REQUIRED ACTION: The reply should reproduce every line of the data below word for word, minus any images.

DATASET EXTRACT:
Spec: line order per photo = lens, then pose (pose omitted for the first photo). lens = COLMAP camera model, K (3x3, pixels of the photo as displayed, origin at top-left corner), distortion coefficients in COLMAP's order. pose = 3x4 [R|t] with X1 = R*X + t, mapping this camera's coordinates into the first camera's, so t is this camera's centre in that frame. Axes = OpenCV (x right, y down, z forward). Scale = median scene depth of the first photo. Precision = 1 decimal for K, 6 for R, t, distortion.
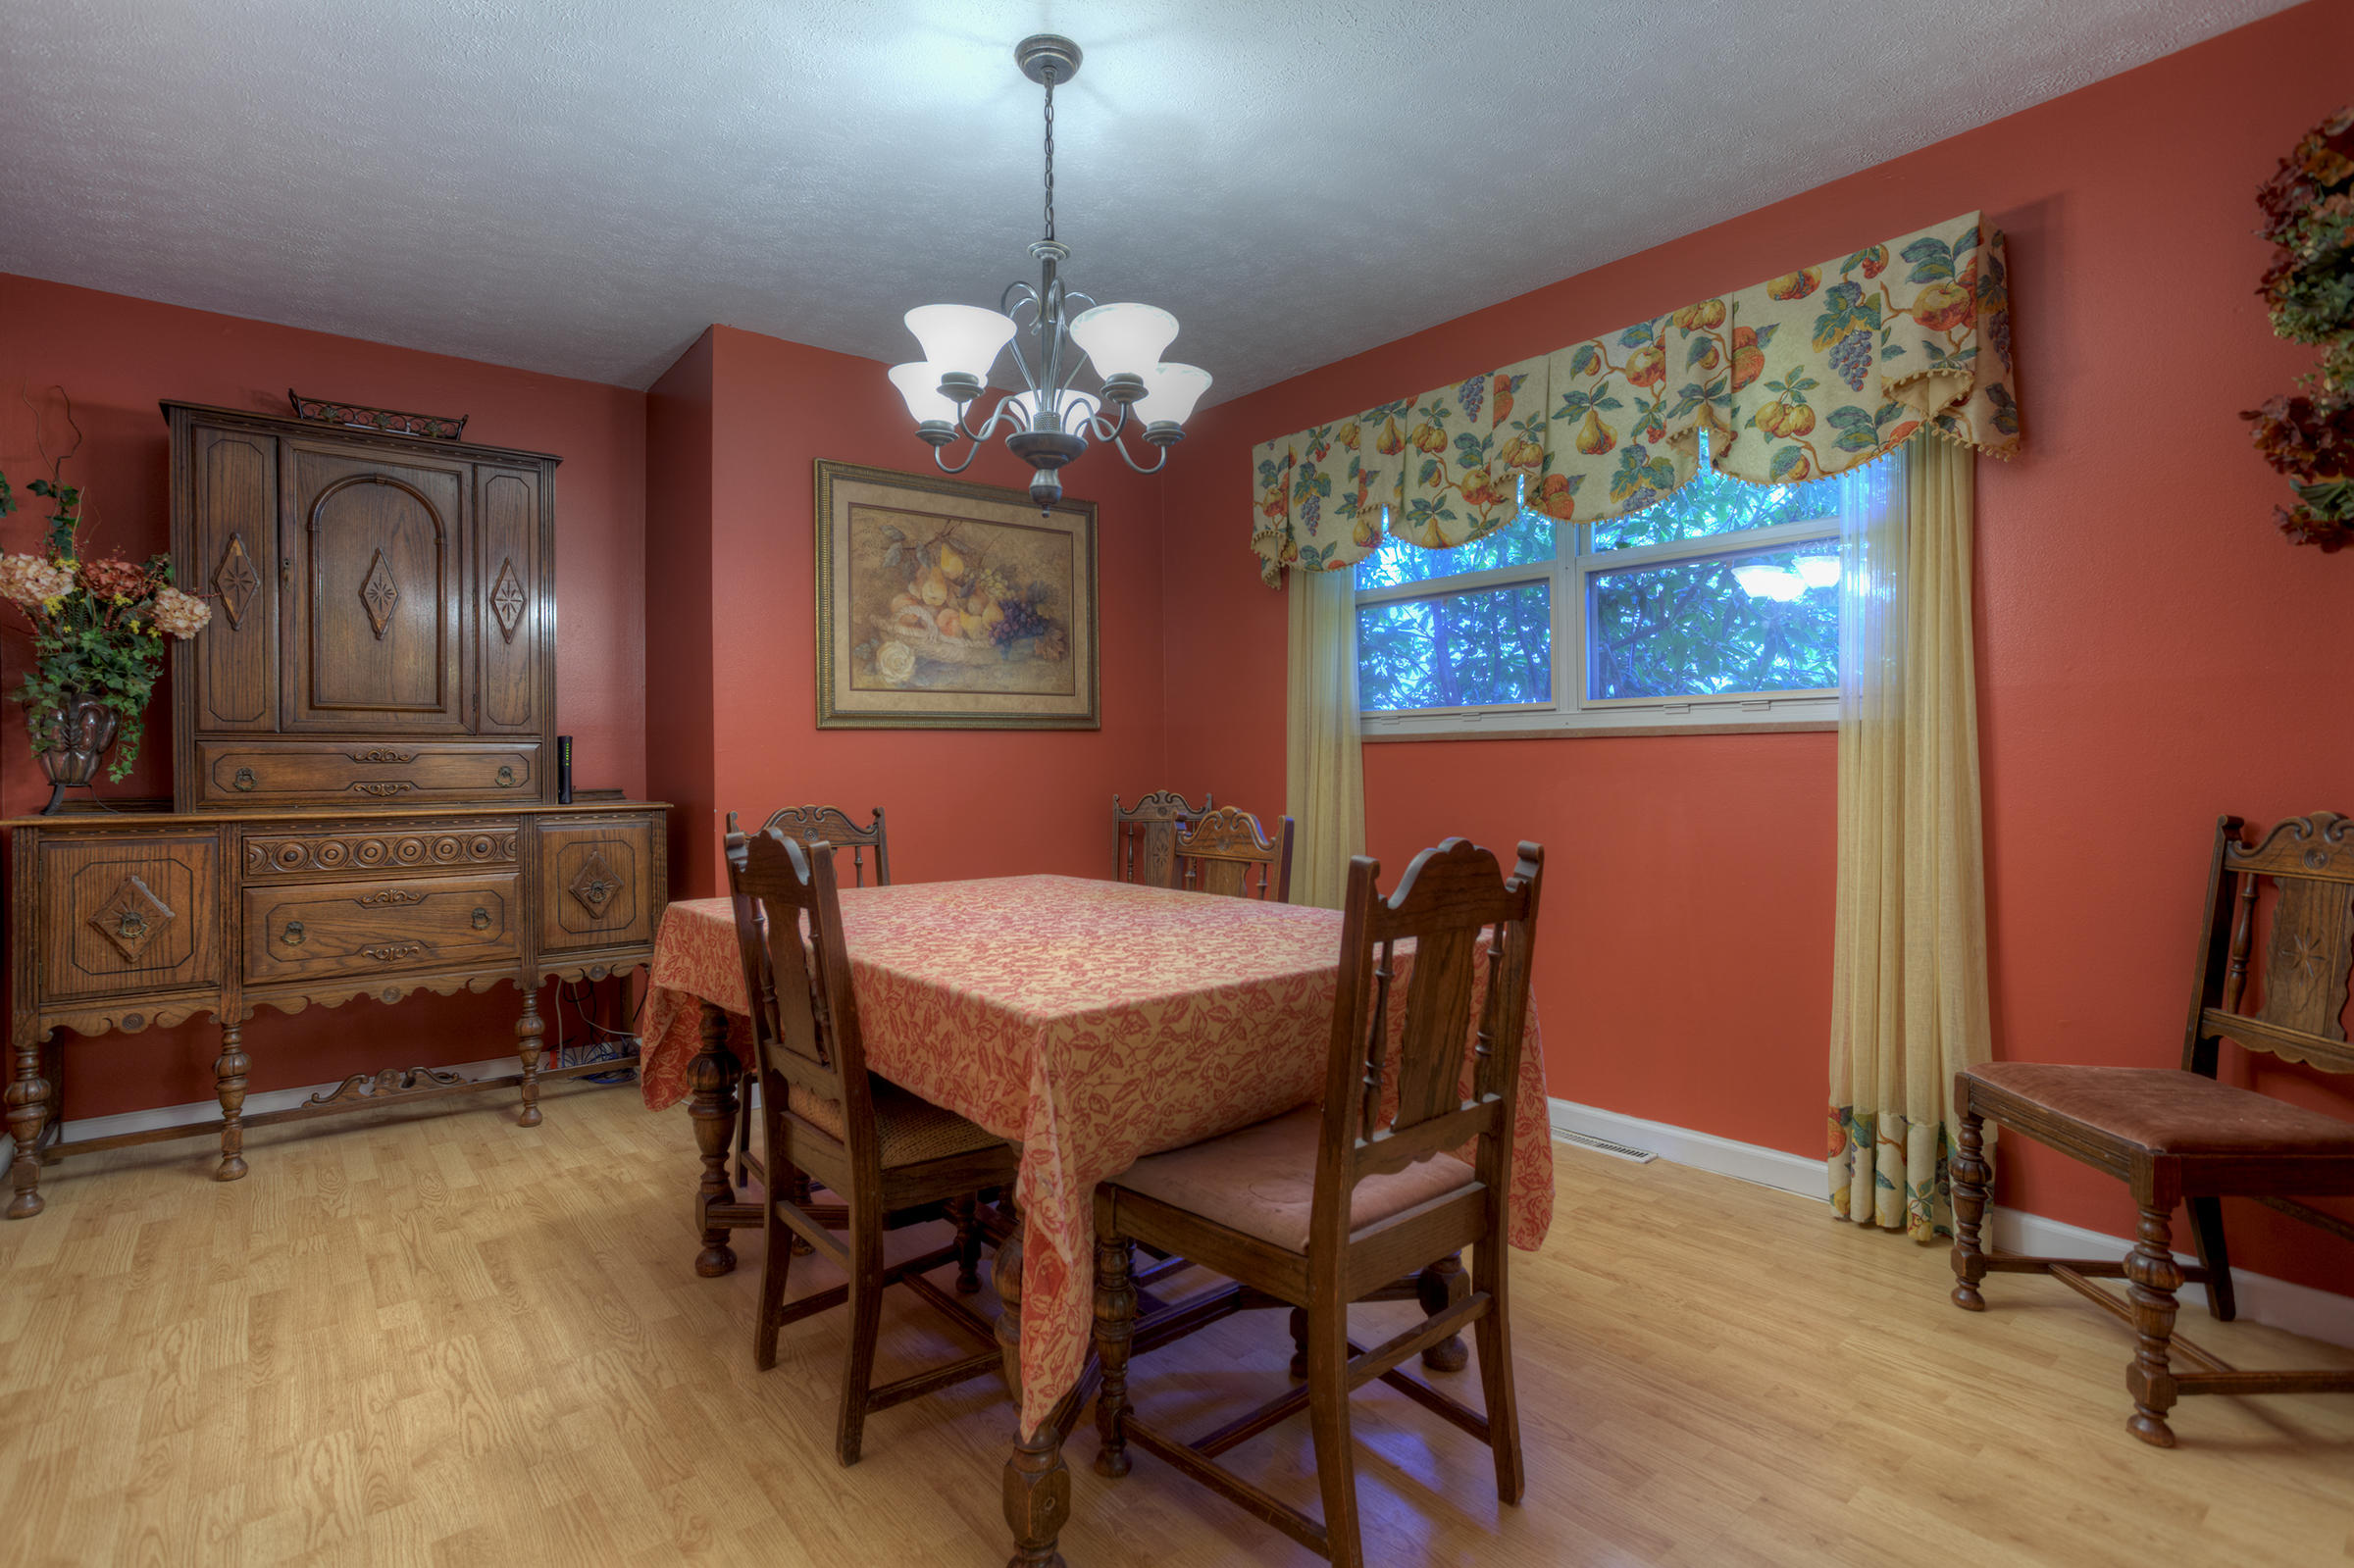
lens RADIAL K [[1143.7, 0, 1181.9], [0, 1143.7, 761.5], [0, 0, 1]] dist [-0.039311, 0.020267]
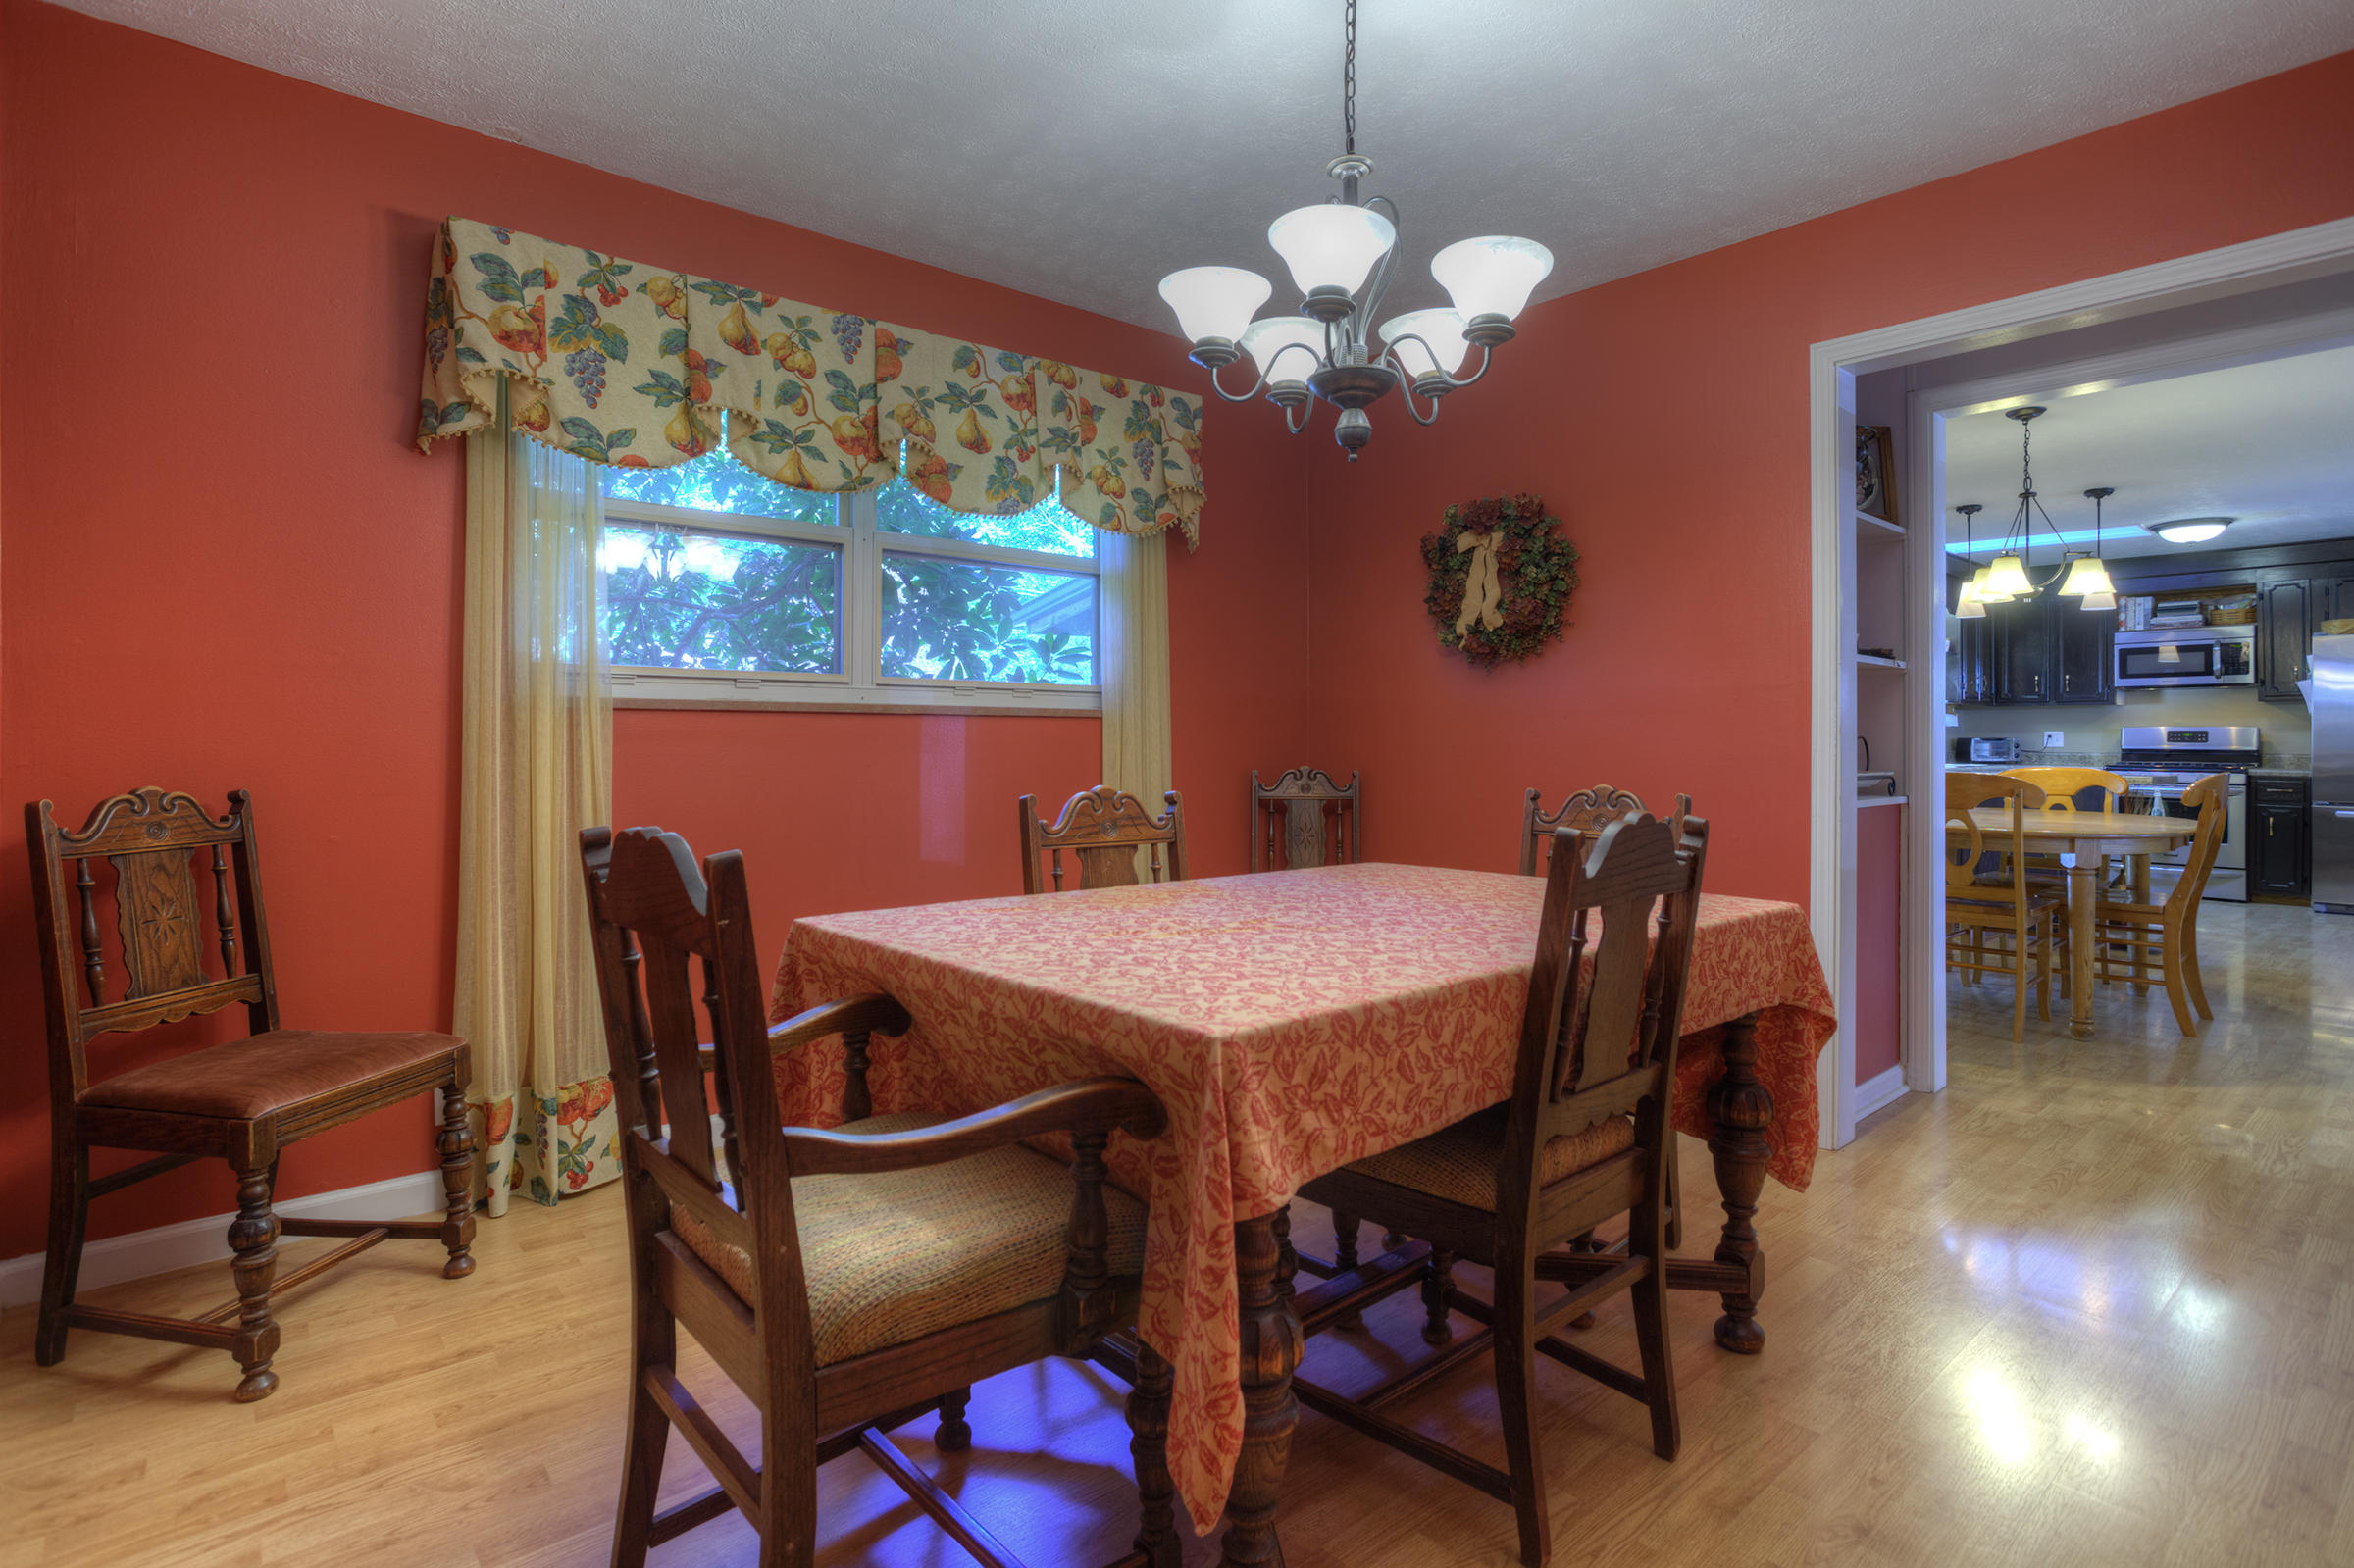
lens RADIAL K [[1143.7, 0, 1210.6], [0, 1143.7, 728.5], [0, 0, 1]] dist [-0.039311, 0.020267]
pose [[-0.022090, 0.013623, 0.999663, -0.945806], [-0.004186, 0.999897, -0.013718, 0.006472], [-0.999747, -0.004487, -0.022031, 1.059754]]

RESPONSE TO THIS TASK:
Spec: line order per photo = lens, then pose (pose omitted for the first photo). lens = COLMAP camera model, K (3x3, pixels of the photo as displayed, origin at top-left corner), distortion coefficients in COLMAP's order. pose = 3x4 [R|t] with X1 = R*X + t, mapping this camera's coordinates into the first camera's, so t is this camera's centre in that frame. Axes = OpenCV (x right, y down, z forward). Scale = median scene depth of the first photo. Precision = 1 decimal for K, 6 for R, t, distortion.
lens RADIAL K [[1143.7, 0, 1181.9], [0, 1143.7, 761.5], [0, 0, 1]] dist [-0.039311, 0.020267]
lens RADIAL K [[1143.7, 0, 1210.6], [0, 1143.7, 728.5], [0, 0, 1]] dist [-0.039311, 0.020267]
pose [[-0.022090, 0.013623, 0.999663, -0.945806], [-0.004186, 0.999897, -0.013718, 0.006472], [-0.999747, -0.004487, -0.022031, 1.059754]]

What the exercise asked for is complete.